::: Listed entries
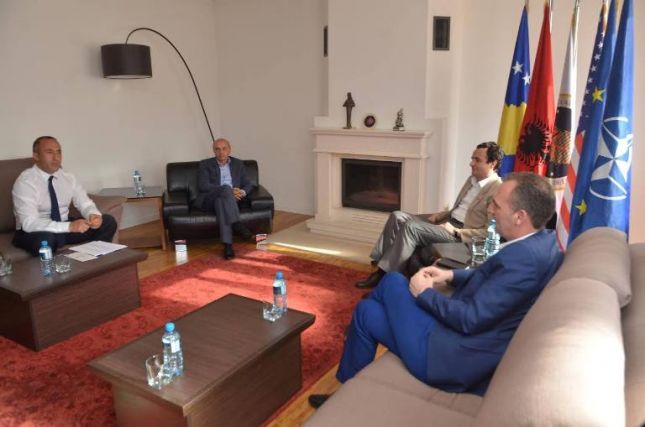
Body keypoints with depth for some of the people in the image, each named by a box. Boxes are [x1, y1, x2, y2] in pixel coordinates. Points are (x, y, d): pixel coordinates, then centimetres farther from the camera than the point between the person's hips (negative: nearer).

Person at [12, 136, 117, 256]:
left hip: (64, 228, 6)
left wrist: (94, 215, -24)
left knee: (108, 222, -11)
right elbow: (29, 223, -30)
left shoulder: (68, 177, 0)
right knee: (44, 239, -41)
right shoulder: (25, 182, -19)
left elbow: (85, 204, 2)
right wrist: (70, 226, -41)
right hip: (35, 232, -6)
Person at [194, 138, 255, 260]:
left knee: (221, 201, -36)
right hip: (208, 200, -2)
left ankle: (228, 245, -46)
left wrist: (242, 192, -12)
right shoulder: (205, 164, 6)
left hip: (227, 200, 2)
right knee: (226, 188, -33)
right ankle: (236, 224, -41)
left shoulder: (238, 164, 16)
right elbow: (203, 185, -9)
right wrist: (229, 191, -19)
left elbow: (248, 184, 13)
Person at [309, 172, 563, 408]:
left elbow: (470, 319, -27)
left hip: (456, 357, -9)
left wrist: (425, 293, -12)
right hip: (469, 339, 9)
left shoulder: (524, 258, -28)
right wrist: (452, 276, 6)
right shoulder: (541, 241, 3)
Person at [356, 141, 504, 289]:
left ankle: (385, 275, -20)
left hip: (460, 234, -9)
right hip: (448, 220, 9)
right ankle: (381, 263, -9)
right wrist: (439, 215, 6)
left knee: (411, 227, -27)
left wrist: (456, 232, -19)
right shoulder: (472, 179, 15)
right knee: (397, 217, -6)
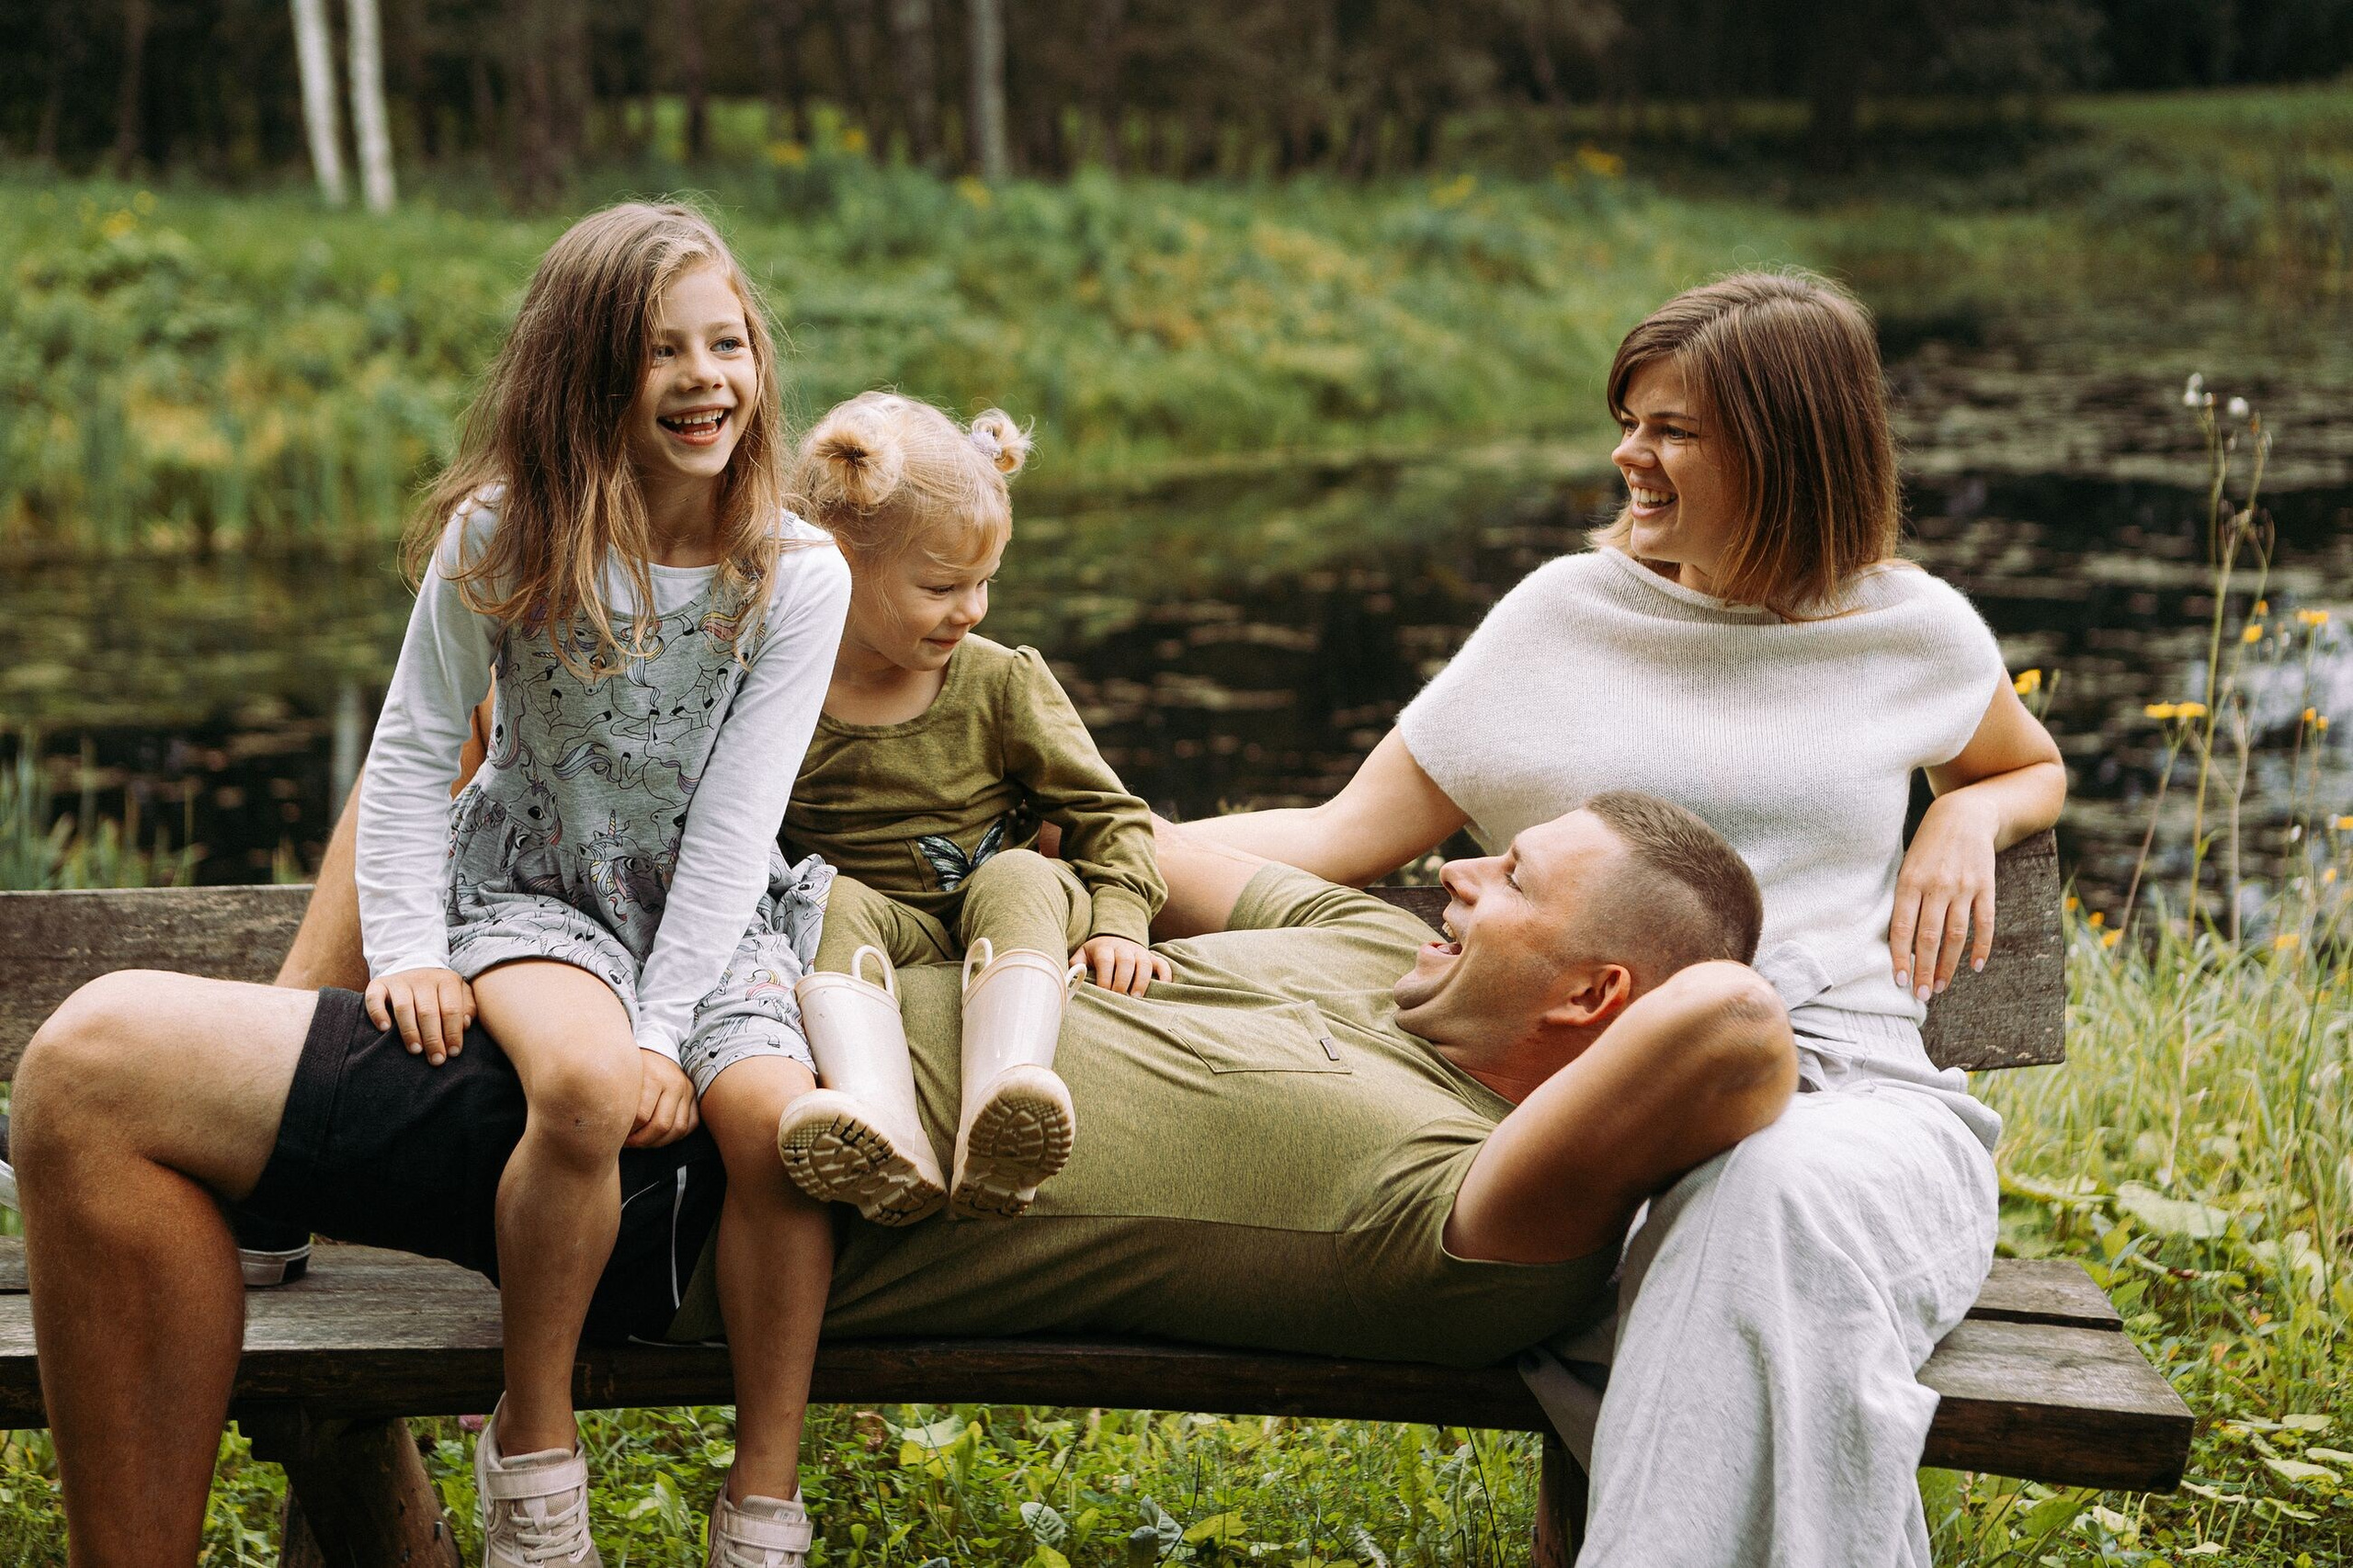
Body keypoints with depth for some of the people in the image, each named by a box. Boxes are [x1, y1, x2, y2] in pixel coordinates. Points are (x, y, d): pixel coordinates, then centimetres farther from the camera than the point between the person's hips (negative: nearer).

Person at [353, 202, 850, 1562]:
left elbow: (736, 819, -13)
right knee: (584, 1087, -34)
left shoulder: (797, 574, -10)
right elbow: (416, 752, 0)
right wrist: (405, 948, -9)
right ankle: (532, 1448, -12)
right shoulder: (502, 540, -10)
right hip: (536, 890, -1)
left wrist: (667, 1028, -20)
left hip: (715, 912, 1)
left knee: (776, 1117, -29)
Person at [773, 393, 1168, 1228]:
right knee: (836, 903, -32)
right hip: (883, 934, 0)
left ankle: (998, 1109, -59)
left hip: (1001, 928, 0)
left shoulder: (1004, 683, 1)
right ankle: (883, 1129, -57)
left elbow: (1108, 814, 5)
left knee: (1022, 881, -32)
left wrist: (1117, 921, -10)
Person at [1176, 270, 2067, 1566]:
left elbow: (2033, 769, 36)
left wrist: (1966, 819, 11)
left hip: (1851, 1085, 1)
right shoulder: (1570, 610, 12)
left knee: (1796, 1194, -39)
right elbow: (1350, 834, 10)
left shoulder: (1912, 632, 14)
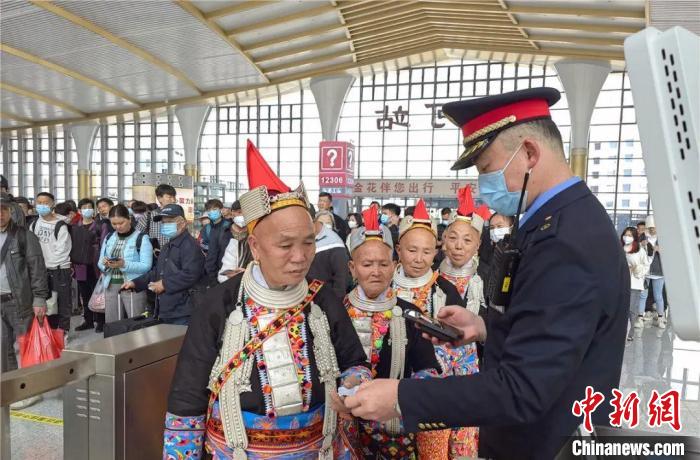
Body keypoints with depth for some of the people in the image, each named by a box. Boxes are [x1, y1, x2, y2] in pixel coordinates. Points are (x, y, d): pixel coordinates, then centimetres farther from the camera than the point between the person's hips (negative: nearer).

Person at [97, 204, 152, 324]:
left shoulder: (142, 238, -6)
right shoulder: (109, 238, 13)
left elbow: (146, 266, -13)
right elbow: (100, 263, 14)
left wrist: (124, 264, -25)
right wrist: (105, 264, -9)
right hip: (111, 287, 5)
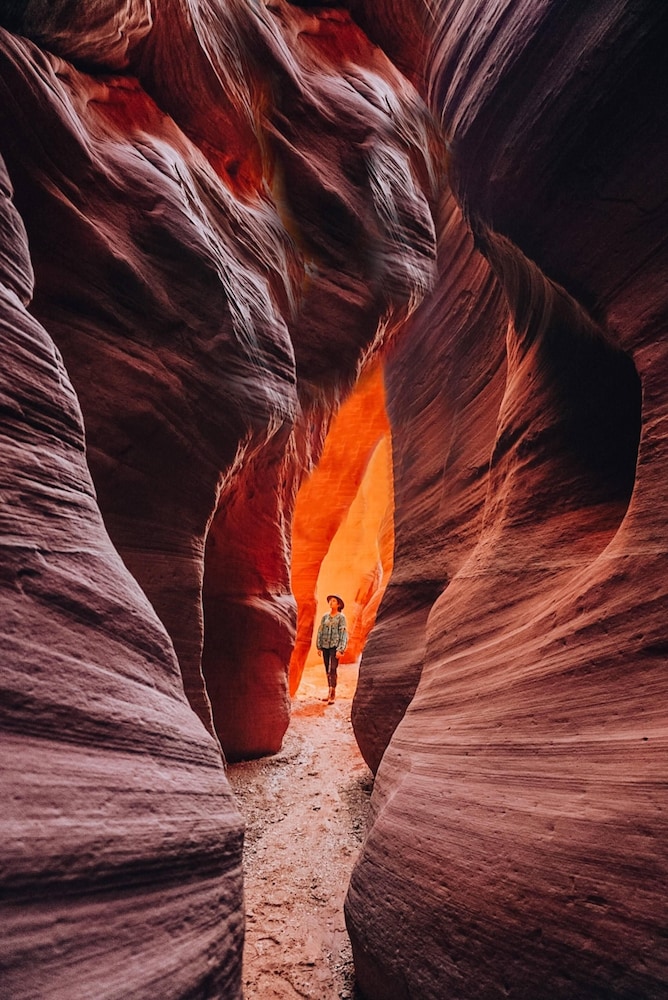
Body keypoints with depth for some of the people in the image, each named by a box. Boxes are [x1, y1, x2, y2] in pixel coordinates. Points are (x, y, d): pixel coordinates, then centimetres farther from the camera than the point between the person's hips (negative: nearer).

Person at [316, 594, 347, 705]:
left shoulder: (341, 617, -3)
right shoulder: (325, 617, 9)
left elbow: (343, 634, -7)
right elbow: (320, 631, 11)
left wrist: (340, 649, -13)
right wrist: (319, 647, 7)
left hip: (335, 646, -5)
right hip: (325, 646, 5)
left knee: (332, 670, -11)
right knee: (327, 670, 9)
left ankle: (332, 696, -9)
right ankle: (330, 693, 19)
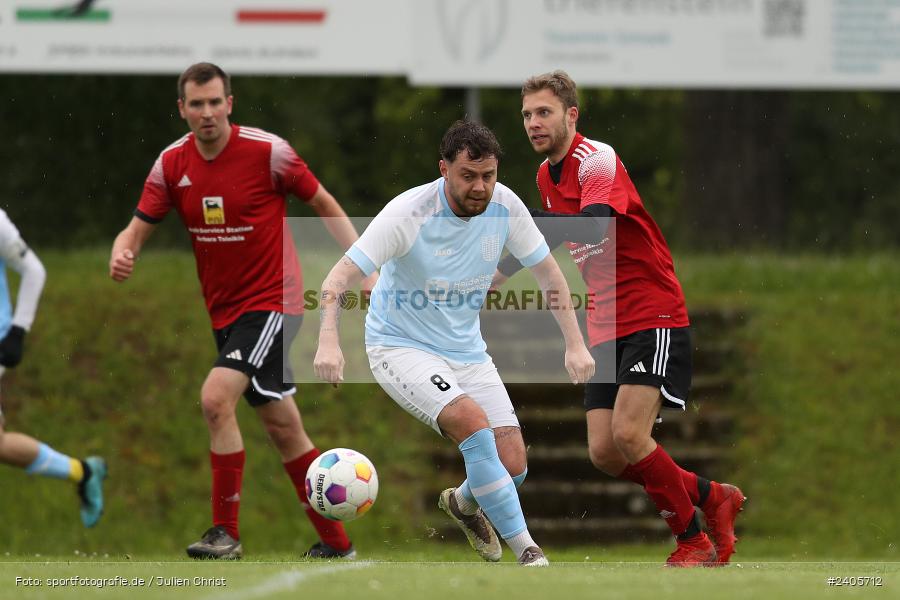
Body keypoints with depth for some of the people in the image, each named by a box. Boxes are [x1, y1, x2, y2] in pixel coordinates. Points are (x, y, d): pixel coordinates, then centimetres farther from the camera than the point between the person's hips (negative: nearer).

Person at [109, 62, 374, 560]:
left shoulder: (267, 151, -13)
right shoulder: (172, 164, 0)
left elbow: (325, 205, -2)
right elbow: (137, 229, 2)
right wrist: (122, 254, -22)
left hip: (272, 302, -6)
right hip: (225, 311, 6)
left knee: (216, 398, -23)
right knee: (282, 427, 12)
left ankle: (226, 532, -15)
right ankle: (335, 542, 23)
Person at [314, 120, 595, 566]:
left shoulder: (504, 206, -9)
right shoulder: (409, 212, -23)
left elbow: (548, 273, 7)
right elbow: (339, 278, -26)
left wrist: (575, 343, -1)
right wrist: (329, 341, -42)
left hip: (466, 351, 5)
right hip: (400, 346, -5)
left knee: (512, 466, -6)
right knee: (474, 424, -30)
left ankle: (464, 503, 31)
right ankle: (527, 552, -22)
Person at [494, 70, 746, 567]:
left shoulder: (597, 160, -17)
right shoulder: (546, 175, 10)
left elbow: (594, 225, -37)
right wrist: (497, 274, 25)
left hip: (655, 318, -8)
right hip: (606, 330, 8)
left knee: (629, 435, -22)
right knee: (604, 453, -3)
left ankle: (693, 541, -4)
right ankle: (713, 498, 18)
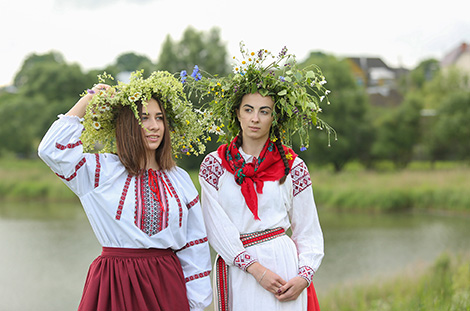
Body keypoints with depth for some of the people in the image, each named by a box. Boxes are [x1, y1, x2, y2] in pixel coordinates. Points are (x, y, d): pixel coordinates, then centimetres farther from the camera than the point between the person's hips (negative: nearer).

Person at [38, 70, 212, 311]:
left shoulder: (179, 179, 9)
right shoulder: (101, 171, 0)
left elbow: (194, 244, 10)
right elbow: (52, 149, -15)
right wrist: (87, 101, -5)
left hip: (167, 285, 3)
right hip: (115, 287, -2)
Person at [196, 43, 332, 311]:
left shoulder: (292, 166, 5)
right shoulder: (214, 165, 4)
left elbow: (308, 233, 7)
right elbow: (217, 228, -4)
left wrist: (304, 276, -8)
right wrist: (255, 268, -13)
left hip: (283, 261, 0)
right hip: (235, 270, 0)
::::::
> Task instructions: Reproduce every row above verbatim, leaving out the pictures.

> Solution for this exercise:
Body keypoints with depth for some of the people in the image, each named by a box. Boxes are [x1, y1, x2, y2] in pixel coordinates. Points are (x, y, d): pixel coordinates, then centimetres farther from the camera than the point between the person's hips (negative: nearer).

Person at [12, 136, 117, 256]:
left hip: (64, 228, 6)
left wrist: (94, 215, -24)
left knee: (108, 222, -11)
right elbow: (29, 223, -30)
left shoulder: (68, 177, 0)
right knee: (44, 239, -41)
right shoulder: (25, 182, -19)
left elbow: (85, 204, 2)
right wrist: (70, 226, -41)
right hip: (35, 232, -6)
Person at [194, 138, 255, 260]:
left knee: (221, 201, -36)
right hip: (208, 200, -2)
left ankle: (228, 245, -46)
left wrist: (242, 192, -12)
right shoulder: (205, 164, 6)
left hip: (227, 200, 2)
right knee: (226, 188, -33)
right ankle: (236, 224, -41)
left shoulder: (238, 164, 16)
right elbow: (203, 185, -9)
right wrist: (229, 191, -19)
left elbow: (248, 184, 13)
Person at [309, 172, 563, 408]:
left elbow: (470, 319, -27)
left hip: (456, 357, -9)
left wrist: (425, 293, -12)
right hip: (469, 339, 9)
left shoulder: (524, 258, -28)
right wrist: (452, 276, 6)
right shoulder: (541, 241, 3)
Person at [356, 141, 504, 289]:
left ankle: (385, 275, -20)
left hip: (460, 234, -9)
right hip: (448, 220, 9)
right ankle: (381, 263, -9)
right wrist: (439, 215, 6)
left knee: (411, 227, -27)
left wrist: (456, 232, -19)
right shoulder: (472, 179, 15)
right knee: (397, 217, -6)
Body keypoints with depth for some of the people in the image, each named by a box. Boxes are [x1, y1, x2, y2] in pixel coordinates. Points are (x, y, d): pixel coordinates, then centimetres farther from the camera than the point between the person's hips (negative: nearer).

Person at [353, 202, 850, 1562]:
left elbow: (736, 819, -13)
right knee: (584, 1087, -34)
left shoulder: (797, 574, -10)
right elbow: (416, 752, 0)
right wrist: (405, 948, -9)
right ankle: (532, 1448, -12)
right shoulder: (502, 540, -10)
right hip: (536, 890, -1)
left wrist: (667, 1028, -20)
left hip: (715, 912, 1)
left knee: (776, 1117, -29)
Person at [773, 393, 1168, 1228]:
right knee: (836, 903, -32)
right hip: (883, 934, 0)
left ankle: (998, 1109, -59)
left hip: (1001, 928, 0)
left shoulder: (1004, 683, 1)
right ankle: (883, 1129, -57)
left elbow: (1108, 814, 5)
left knee: (1022, 881, -32)
left wrist: (1117, 921, -10)
Person at [1176, 270, 2067, 1566]:
left elbow: (2033, 769, 36)
left wrist: (1966, 819, 11)
left hip: (1851, 1085, 1)
right shoulder: (1570, 610, 12)
left knee: (1796, 1194, -39)
right elbow: (1350, 834, 10)
left shoulder: (1912, 632, 14)
Body keypoints with depth for some of the people in the image, each named by a box. Boxes are [x1, y1, x2, y2] in pixel coordinates. Points are (x, y, d): pixel coordinates, then centimetres farther from the camera than the point between the person's hips (negative: nearer).

Person at [97, 204, 152, 324]:
left shoulder: (142, 238, -6)
right shoulder: (109, 238, 13)
left elbow: (146, 266, -13)
right elbow: (100, 263, 14)
left wrist: (124, 264, -25)
right wrist: (105, 264, -9)
right hip: (111, 287, 5)
Body keypoints with depth for some of the people in the image, each named by a box. Boxes are [x1, y1, x2, y2] in pixel coordinates. Points are (x, y, d): pixel coordinates, then centimetres farther from the camera than the point between the person's hips (negative: nearer).

Person at [316, 594, 347, 705]:
left shoulder: (341, 617, -3)
right shoulder: (325, 617, 9)
left elbow: (343, 634, -7)
right elbow: (320, 631, 11)
left wrist: (340, 649, -13)
right wrist: (319, 647, 7)
left hip: (335, 646, -5)
right hip: (325, 646, 5)
left knee: (332, 670, -11)
right knee: (327, 670, 9)
left ankle: (332, 696, -9)
right ankle: (330, 693, 19)
Body keypoints with depth for some of the people in the image, each named by a box. Boxes are [x1, y1, x2, y2] in pixel coordinates. Points are (x, y, d): pixel coordinates, then centimetres farther from the camera than the point between the person's hips (negative: nearer).

Person at [109, 62, 374, 560]:
left shoulder: (267, 151, -13)
right shoulder: (172, 164, 0)
left elbow: (325, 205, -2)
right elbow: (137, 229, 2)
right wrist: (122, 254, -22)
left hip: (272, 302, -6)
right hip: (225, 311, 6)
left knee: (216, 398, -23)
right knee: (282, 427, 12)
left ankle: (226, 532, -15)
right ankle: (335, 542, 23)
Person at [314, 120, 595, 566]:
left shoulder: (504, 206, -9)
right shoulder: (409, 212, -23)
left elbow: (548, 273, 7)
right elbow: (339, 278, -26)
left wrist: (575, 343, -1)
right wrist: (329, 341, -42)
left hip: (466, 351, 5)
right hip: (400, 346, -5)
left knee: (512, 466, -6)
right knee: (474, 424, -30)
left ankle: (464, 503, 31)
right ankle: (527, 552, -22)
Person at [494, 70, 746, 567]:
left shoulder: (597, 160, -17)
right shoulder: (546, 175, 10)
left elbow: (594, 225, -37)
right wrist: (497, 274, 25)
left hip: (655, 318, -8)
right hip: (606, 330, 8)
left knee: (629, 435, -22)
right knee: (604, 453, -3)
left ankle: (693, 541, -4)
right ankle: (713, 498, 18)
Body keypoints with depth for some of the people in the image, each named by a box. Boxes are [x1, y1, x2, y2] in pixel coordinates. Points are (x, y, d): pixel coordinates, then centimetres farther from the camera than the point between the person's hips (negative: nearer).

Person at [38, 70, 212, 311]:
left shoulder: (179, 179, 9)
right shoulder: (101, 171, 0)
left elbow: (194, 244, 10)
right elbow: (52, 149, -15)
right wrist: (87, 101, -5)
left hip: (167, 285, 3)
right hip: (115, 287, -2)
Person at [196, 43, 332, 311]:
left shoulder: (292, 166, 5)
right shoulder: (214, 165, 4)
left elbow: (308, 233, 7)
right elbow: (217, 228, -4)
left wrist: (304, 276, -8)
right wrist: (255, 268, -13)
left hip: (283, 261, 0)
right hip: (235, 270, 0)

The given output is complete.